PROBLEM REQUIREMENTS. The answer must be every line below that contains the string "ورقة".

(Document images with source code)
####################
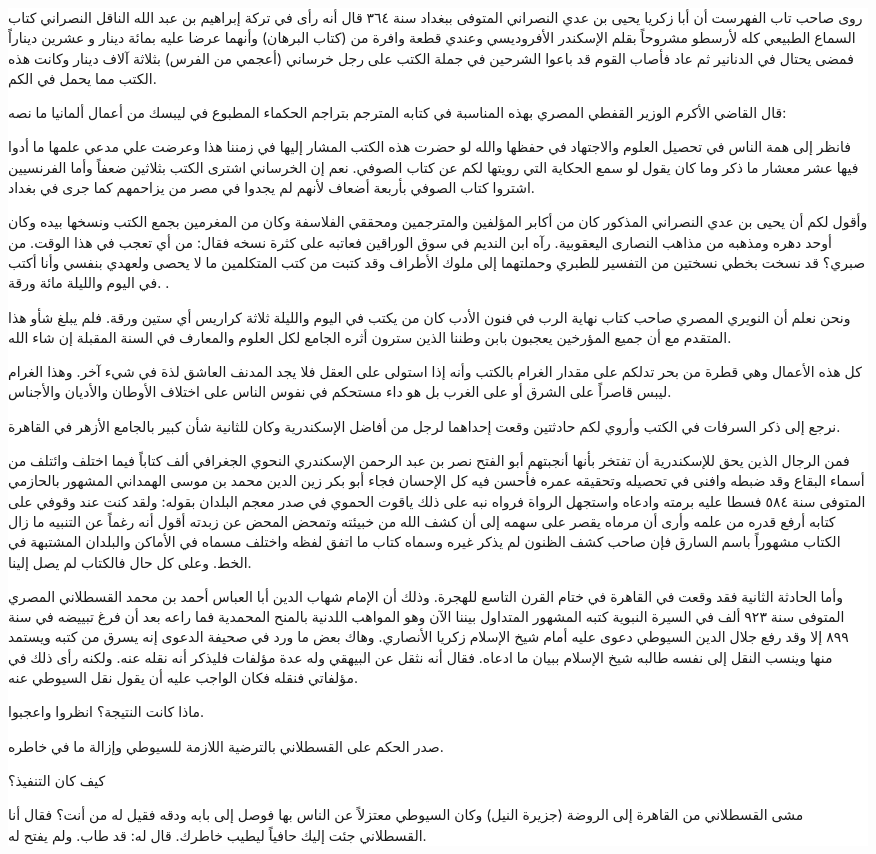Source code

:  روى صاحب تاب الفهرست أن أبا زكريا يحيى بن عدي النصراني المتوفى ببغداد سنة  ٣٦٤  قال أنه رأى في تركة إبراهيم بن عبد الله الناقل النصراني كتاب السماع الطبيعي كله لأرسطو مشروحاً بقلم الإسكندر الأفروديسي وعندي قطعة وافرة من (كتاب البرهان) وأنهما عرضا عليه بمائة دينار و  عشرين  ديناراً فمضى يحتال في الدنانير ثم عاد فأصاب القوم قد باعوا الشرحين في جملة الكتب على رجل خرساني (أعجمي من الفرس) بثلاثة  آلاف  دينار وكانت هذه الكتب مما يحمل في الكم. 

 قال القاضي الأكرم الوزير القفطي المصري بهذه المناسبة في كتابه المترجم بتراجم الحكماء المطبوع في ليبسك من أعمال ألمانيا ما نصه: 

 فانظر إلى همة الناس في تحصيل العلوم والاجتهاد في حفظها والله لو حضرت هذه الكتب المشار إليها في زمننا هذا وعرضت علي مدعي علمها ما أدوا فيها  عشر  معشار   ما ذكر وما كان يقول لو سمع الحكاية التي رويتها لكم عن كتاب الصوفي. نعم إن الخرساني اشترى الكتب بثلاثين ضعفاً وأما الفرنسيين اشتروا كتاب الصوفي بأربعة أضعاف لأنهم لم يجدوا في مصر من يزاحمهم كما جرى في بغداد. 

 وأقول لكم أن يحيى بن عدي النصراني المذكور كان من أكابر المؤلفين والمترجمين ومحققي الفلاسفة وكان من المغرمين بجمع الكتب ونسخها بيده وكان أوحد دهره ومذهبه من مذاهب النصارى اليعقوبية. رآه ابن النديم في سوق الوراقين فعاتبه على كثرة نسخه فقال: من أي تعجب في هذا الوقت. من صبري؟ قد نسخت بخطي نسختين من التفسير للطبري وحملتهما إلى ملوك الأطراف وقد كتبت من كتب المتكلمين ما لا يحصى ولعهدي   بنفسي وأنا أكتب في اليوم والليلة  مائة  ورقة. . 

 ونحن نعلم أن النويري المصري صاحب كتاب نهاية الرب في فنون الأدب كان من يكتب في اليوم والليلة  ثلاثة  كراريس أي  ستين  ورقة. فلم يبلغ شأو هذا المتقدم مع أن جميع المؤرخين يعجبون بابن وطننا الذين سترون أثره الجامع لكل العلوم والمعارف في السنة المقبلة إن شاء الله. 

 كل هذه الأعمال وهي قطرة من بحر تدلكم على مقدار الغرام بالكتب وأنه إذا استولى على العقل فلا يجد المدنف العاشق لذة في شيء آخر. وهذا الغرام ليبس قاصراً على الشرق أو على الغرب بل هو داء مستحكم في نفوس الناس على اختلاف الأوطان والأديان والأجناس. 

 نرجع إلى ذكر السرفات في الكتب وأروي لكم حادثتين وقعت إحداهما لرجل من أفاضل الإسكندرية وكان للثانية شأن كبير بالجامع الأزهر في القاهرة. 

 فمن الرجال الذين يحق للإسكندرية أن تفتخر بأنها أنجبتهم أبو الفتح نصر بن عبد الرحمن الإسكندري النحوي الجغرافي  ألف  كتاباً فيما اختلف وائتلف من أسماء البقاع وقد ضبطه وافنى في تحصيله وتحقيقه عمره فأحسن فيه كل الإحسان فجاء أبو بكر زين الدين محمد بن موسى الهمداني المشهور بالحازمي المتوفى سنة  ٥٨٤  فسطا عليه برمته وادعاه واستجهل الرواة فرواه نبه على ذلك ياقوت الحموي في صدر معجم البلدان بقوله: ولقد كنت عند وقوفي على كتابه أرفع قدره من علمه وأرى أن مرماه يقصر على سهمه إلى أن كشف الله من خبيئته وتمحض المحض عن زبدته أقول أنه رغماً عن التنبيه ما زال الكتاب مشهوراً باسم السارق فإن صاحب كشف الظنون لم يذكر   غيره وسماه كتاب ما اتفق لفظه واختلف مسماه في الأماكن والبلدان المشتبهة في الخط. وعلى كل حال فالكتاب لم يصل إلينا. 

 وأما الحادثة الثانية فقد وقعت في القاهرة في ختام القرن التاسع للهجرة. وذلك أن الإمام شهاب الدين أبا العباس أحمد بن محمد القسطلاني المصري المتوفى سنة  ٩٢٣  ألف  في السيرة النبوية كتبه المشهور المتداول بيننا الآن وهو المواهب اللدنية بالمنح المحمدية فما راعه بعد أن فرغ تبييضه في سنة  ٨٩٩  إلا وقد رفع جلال الدين السيوطي دعوى عليه   أمام شيخ الإسلام زكريا الأنصاري. وهاك بعض ما ورد في صحيفة الدعوى إنه يسرق من كتبه ويستمد منها وينسب النقل إلى نفسه طالبه شيخ الإسلام ببيان ما ادعاه. فقال أنه نثقل عن البيهقي وله عدة مؤلفات فليذكر أنه نقله عنه. ولكنه رأى ذلك في مؤلفاتي فنقله فكان الواجب عليه أن يقول نقل السيوطي عنه. 

 ماذا كانت النتيجة؟ انظروا واعجبوا. 

 صدر الحكم على القسطلاني بالترضية اللازمة للسيوطي وإزالة ما في خاطره. 

 كيف كان التنفيذ؟ 

 مشى القسطلاني من القاهرة إلى الروضة (جزيرة النيل) وكان السيوطي معتزلاً عن الناس بها فوصل إلى بابه ودقه فقيل له من أنت؟ فقال أنا القسطلاني جئت إليك حافياً ليطيب خاطرك. قال له: قد طاب. ولم يفتح له. 
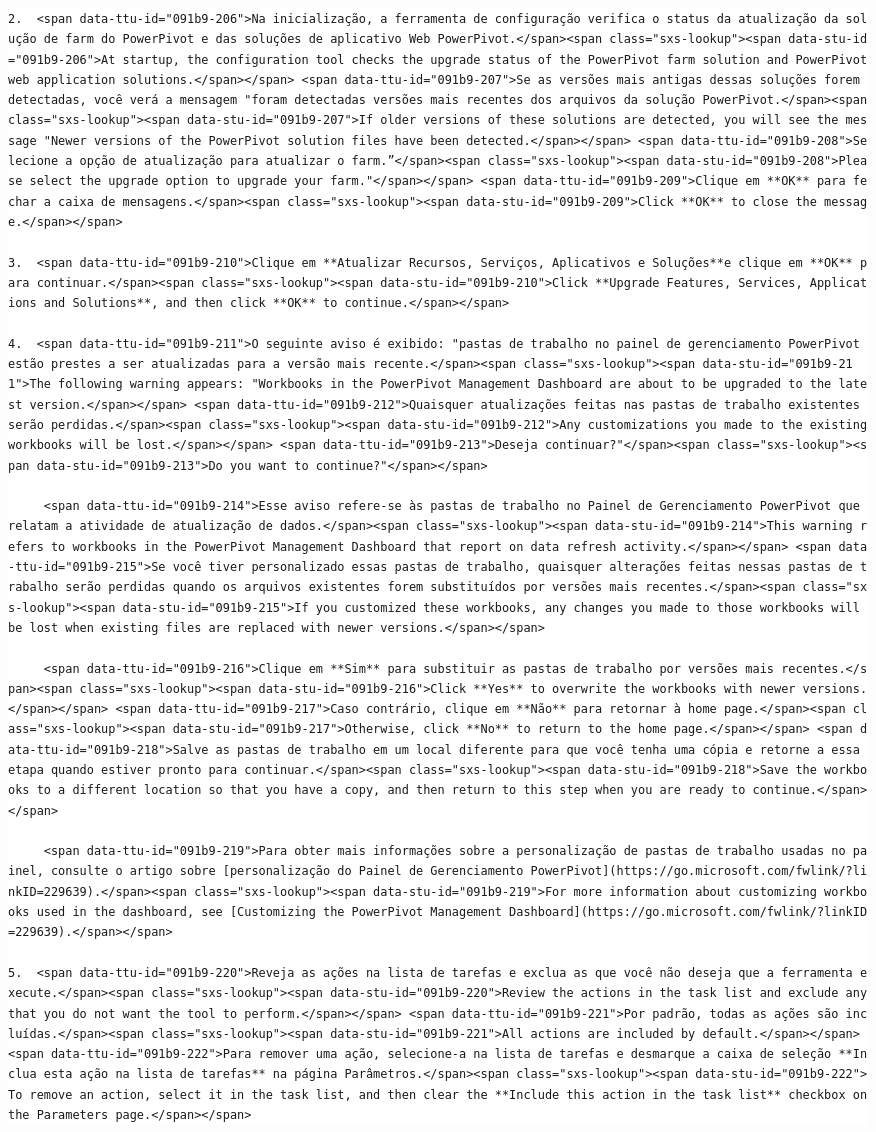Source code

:    2.  <span data-ttu-id="091b9-206">Na inicialização, a ferramenta de configuração verifica o status da atualização da solução de farm do PowerPivot e das soluções de aplicativo Web PowerPivot.</span><span class="sxs-lookup"><span data-stu-id="091b9-206">At startup, the configuration tool checks the upgrade status of the PowerPivot farm solution and PowerPivot web application solutions.</span></span> <span data-ttu-id="091b9-207">Se as versões mais antigas dessas soluções forem detectadas, você verá a mensagem "foram detectadas versões mais recentes dos arquivos da solução PowerPivot.</span><span class="sxs-lookup"><span data-stu-id="091b9-207">If older versions of these solutions are detected, you will see the message "Newer versions of the PowerPivot solution files have been detected.</span></span> <span data-ttu-id="091b9-208">Selecione a opção de atualização para atualizar o farm.”</span><span class="sxs-lookup"><span data-stu-id="091b9-208">Please select the upgrade option to upgrade your farm."</span></span> <span data-ttu-id="091b9-209">Clique em **OK** para fechar a caixa de mensagens.</span><span class="sxs-lookup"><span data-stu-id="091b9-209">Click **OK** to close the message.</span></span>  
  
    3.  <span data-ttu-id="091b9-210">Clique em **Atualizar Recursos, Serviços, Aplicativos e Soluções**e clique em **OK** para continuar.</span><span class="sxs-lookup"><span data-stu-id="091b9-210">Click **Upgrade Features, Services, Applications and Solutions**, and then click **OK** to continue.</span></span>  
  
    4.  <span data-ttu-id="091b9-211">O seguinte aviso é exibido: "pastas de trabalho no painel de gerenciamento PowerPivot estão prestes a ser atualizadas para a versão mais recente.</span><span class="sxs-lookup"><span data-stu-id="091b9-211">The following warning appears: "Workbooks in the PowerPivot Management Dashboard are about to be upgraded to the latest version.</span></span> <span data-ttu-id="091b9-212">Quaisquer atualizações feitas nas pastas de trabalho existentes serão perdidas.</span><span class="sxs-lookup"><span data-stu-id="091b9-212">Any customizations you made to the existing workbooks will be lost.</span></span> <span data-ttu-id="091b9-213">Deseja continuar?"</span><span class="sxs-lookup"><span data-stu-id="091b9-213">Do you want to continue?"</span></span>  
  
         <span data-ttu-id="091b9-214">Esse aviso refere-se às pastas de trabalho no Painel de Gerenciamento PowerPivot que relatam a atividade de atualização de dados.</span><span class="sxs-lookup"><span data-stu-id="091b9-214">This warning refers to workbooks in the PowerPivot Management Dashboard that report on data refresh activity.</span></span> <span data-ttu-id="091b9-215">Se você tiver personalizado essas pastas de trabalho, quaisquer alterações feitas nessas pastas de trabalho serão perdidas quando os arquivos existentes forem substituídos por versões mais recentes.</span><span class="sxs-lookup"><span data-stu-id="091b9-215">If you customized these workbooks, any changes you made to those workbooks will be lost when existing files are replaced with newer versions.</span></span>  
  
         <span data-ttu-id="091b9-216">Clique em **Sim** para substituir as pastas de trabalho por versões mais recentes.</span><span class="sxs-lookup"><span data-stu-id="091b9-216">Click **Yes** to overwrite the workbooks with newer versions.</span></span> <span data-ttu-id="091b9-217">Caso contrário, clique em **Não** para retornar à home page.</span><span class="sxs-lookup"><span data-stu-id="091b9-217">Otherwise, click **No** to return to the home page.</span></span> <span data-ttu-id="091b9-218">Salve as pastas de trabalho em um local diferente para que você tenha uma cópia e retorne a essa etapa quando estiver pronto para continuar.</span><span class="sxs-lookup"><span data-stu-id="091b9-218">Save the workbooks to a different location so that you have a copy, and then return to this step when you are ready to continue.</span></span>  
  
         <span data-ttu-id="091b9-219">Para obter mais informações sobre a personalização de pastas de trabalho usadas no painel, consulte o artigo sobre [personalização do Painel de Gerenciamento PowerPivot](https://go.microsoft.com/fwlink/?linkID=229639).</span><span class="sxs-lookup"><span data-stu-id="091b9-219">For more information about customizing workbooks used in the dashboard, see [Customizing the PowerPivot Management Dashboard](https://go.microsoft.com/fwlink/?linkID=229639).</span></span>  
  
    5.  <span data-ttu-id="091b9-220">Reveja as ações na lista de tarefas e exclua as que você não deseja que a ferramenta execute.</span><span class="sxs-lookup"><span data-stu-id="091b9-220">Review the actions in the task list and exclude any that you do not want the tool to perform.</span></span> <span data-ttu-id="091b9-221">Por padrão, todas as ações são incluídas.</span><span class="sxs-lookup"><span data-stu-id="091b9-221">All actions are included by default.</span></span> <span data-ttu-id="091b9-222">Para remover uma ação, selecione-a na lista de tarefas e desmarque a caixa de seleção **Inclua esta ação na lista de tarefas** na página Parâmetros.</span><span class="sxs-lookup"><span data-stu-id="091b9-222">To remove an action, select it in the task list, and then clear the **Include this action in the task list** checkbox on the Parameters page.</span></span>  
  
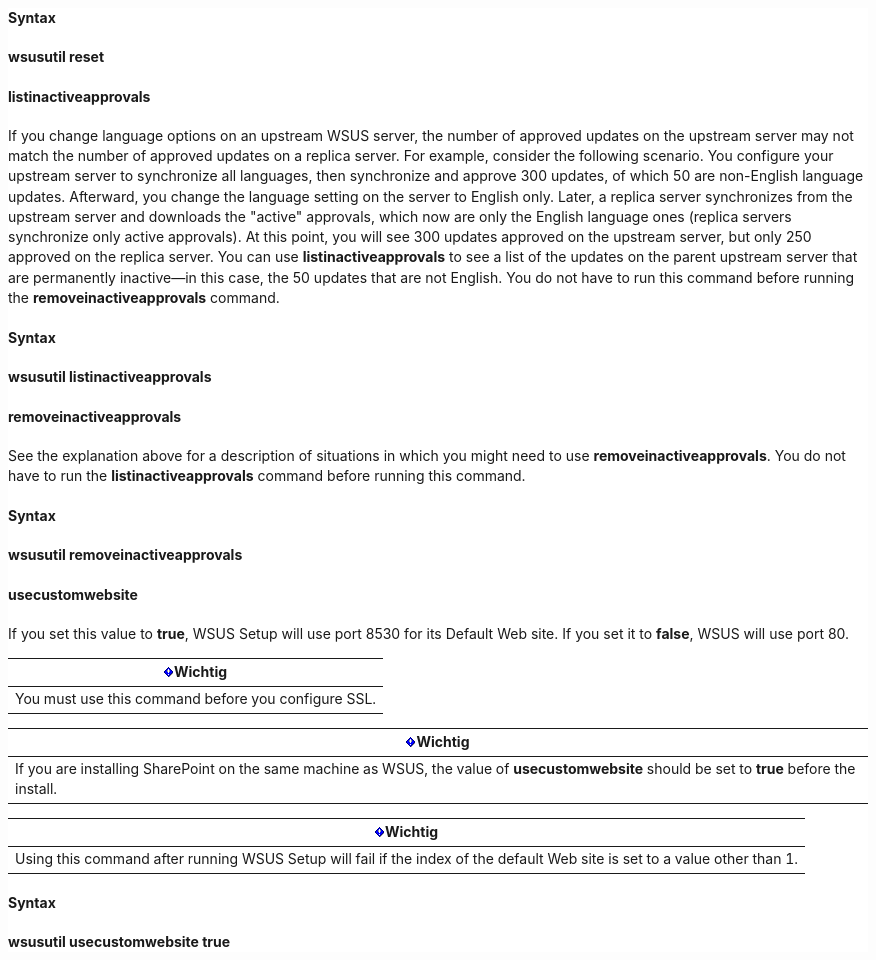#### Syntax
  
**wsusutil reset**
  
#### listinactiveapprovals
  
If you change language options on an upstream WSUS server, the number of approved updates on the upstream server may not match the number of approved updates on a replica server. For example, consider the following scenario. You configure your upstream server to synchronize all languages, then synchronize and approve 300 updates, of which 50 are non-English language updates. Afterward, you change the language setting on the server to English only. Later, a replica server synchronizes from the upstream server and downloads the "active" approvals, which now are only the English language ones (replica servers synchronize only active approvals). At this point, you will see 300 updates approved on the upstream server, but only 250 approved on the replica server. You can use **listinactiveapprovals** to see a list of the updates on the parent upstream server that are permanently inactive—in this case, the 50 updates that are not English. You do not have to run this command before running the **removeinactiveapprovals** command.  
  
#### Syntax
  
**wsusutil listinactiveapprovals**
  
#### removeinactiveapprovals
  
See the explanation above for a description of situations in which you might need to use **removeinactiveapprovals**. You do not have to run the **listinactiveapprovals** command before running this command.  
  
#### Syntax
  
**wsusutil removeinactiveapprovals**
  
#### usecustomwebsite
  
If you set this value to **true**, WSUS Setup will use port 8530 for its Default Web site. If you set it to **false**, WSUS will use port 80.
  
| ![](images/Cc708604.Important(WS.10).gif)Wichtig |  
|-------------------------------------------------------------------------------|  
| You must use this command before you configure SSL.                           |
  
| ![](images/Cc708604.Important(WS.10).gif)Wichtig                                                                 |  
|-----------------------------------------------------------------------------------------------------------------------------------------------|  
| If you are installing SharePoint on the same machine as WSUS, the value of **usecustomwebsite** should be set to **true** before the install. |
  
| ![](images/Cc708604.Important(WS.10).gif)Wichtig                                              |  
|----------------------------------------------------------------------------------------------------------------------------|  
| Using this command after running WSUS Setup will fail if the index of the default Web site is set to a value other than 1. |
  
#### Syntax
  
**wsusutil usecustomwebsite true**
####################
WRITTEN RESPONSE.
 وأقول لكم أن يحيى بن عدي النصراني المذكور كان من أكابر المؤلفين والمترجمين ومحققي الفلاسفة وكان من المغرمين بجمع الكتب ونسخها بيده وكان أوحد دهره ومذهبه من مذاهب النصارى اليعقوبية. رآه ابن النديم في سوق الوراقين فعاتبه على كثرة نسخه فقال: من أي تعجب في هذا الوقت. من صبري؟ قد نسخت بخطي نسختين من التفسير للطبري وحملتهما إلى ملوك الأطراف وقد كتبت من كتب المتكلمين ما لا يحصى ولعهدي   بنفسي وأنا أكتب في اليوم والليلة  مائة  ورقة. . 
 ونحن نعلم أن النويري المصري صاحب كتاب نهاية الرب في فنون الأدب كان من يكتب في اليوم والليلة  ثلاثة  كراريس أي  ستين  ورقة. فلم يبلغ شأو هذا المتقدم مع أن جميع المؤرخين يعجبون بابن وطننا الذين سترون أثره الجامع لكل العلوم والمعارف في السنة المقبلة إن شاء الله. 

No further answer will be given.